[Study text Boundary: Start]

With the price of meat you're turning down free protien? It'll cook out and you'll never even know it was there.

Seriously, though, I buy 20# of bread and 20# of AP flour in 5# bags, and just keep it in the pantry in zip-lock bags. I go through it fast enough that I don't worry about it going bad.


----------



## LadyCook61 (Aug 21, 2008)

JoeV said:


> With the price of meat you're turning down free protien? It'll cook out and you'll never even know it was there.
> 
> Seriously, though, I buy 20# of bread and 20# of AP flour in 5# bags, and just keep it in the pantry in zip-lock bags. I go through it fast enough that I don't worry about it going bad.


 
do you use bleached or unbleached ?  I couldn't find unbleached flour in 20# bags which is why I ended up buying the 50 # ones online.  Sure I could buy the 20# online but I figure I would go thru the flour quickly.


----------



## JoeV (Aug 21, 2008)

LadyCook61 said:


> do you use bleached or unbleached ?  I couldn't find unbleached flour in 20# bags which is why I ended up buying the 50 # ones online.  Sure I could buy the 20# online but I figure I would go thru the flour quickly.



I buy unbleached flour in 5# bags (AP and Bread flour). I buy 4 bags at a time of each, and keep it in plastic zip lock bags.


----------



## LadyCook61 (Aug 22, 2008)

JoeV said:


> I buy unbleached flour in 5# bags (AP and Bread flour). I buy 4 bags at a time of each, and keep it in plastic zip lock bags.


 
thanks , Joe.


----------



## JoeV (Sep 11, 2008)

Went to pick up some rye flour and found that the price went up 35% from $1.68 to $2.28 for 1 lb bag (Bob's Red Mill). I found four bags with the old price on them (kids are too lazy to bend over to change the price on the bottom shelf) and grabbed all of them. Just the other day the AP flour went from $1.78 to $2.28 for a 5 lb bag. I bought 50 lbs before the kid finished changing the prices on the bags. It's getting crazy. 

Joe


----------

[Study text Boundary: End]

* _Job item_:
Answer these from the flour thread:
1. In what size bags did LadyCook61 buy unbleached flour online?
2. How many bags of each kind of flour does JoeV buy at a time?
3. What did the price of a 5 lb bag of AP flour change from and to?

[Supplied data Boundary: Start]

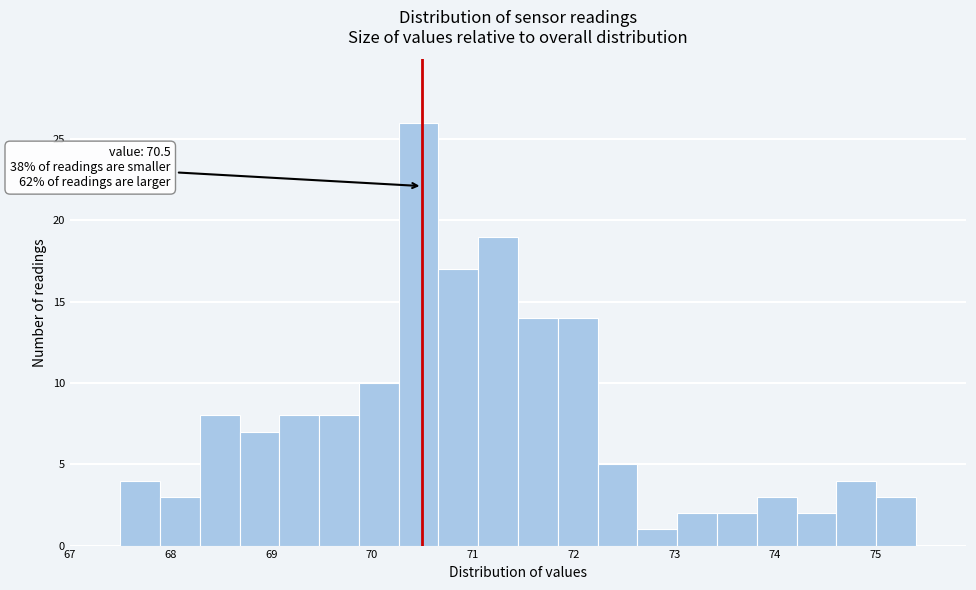

Around what value on the x-axis is the tallest bar? Give the approximate position of its centre, as read against the axis.

70.5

[Supplied data Boundary: End]

* _Answer to the exercise_:
1. 50 # bags.
2. 4 bags of each.
3. From $1.78 to $2.28.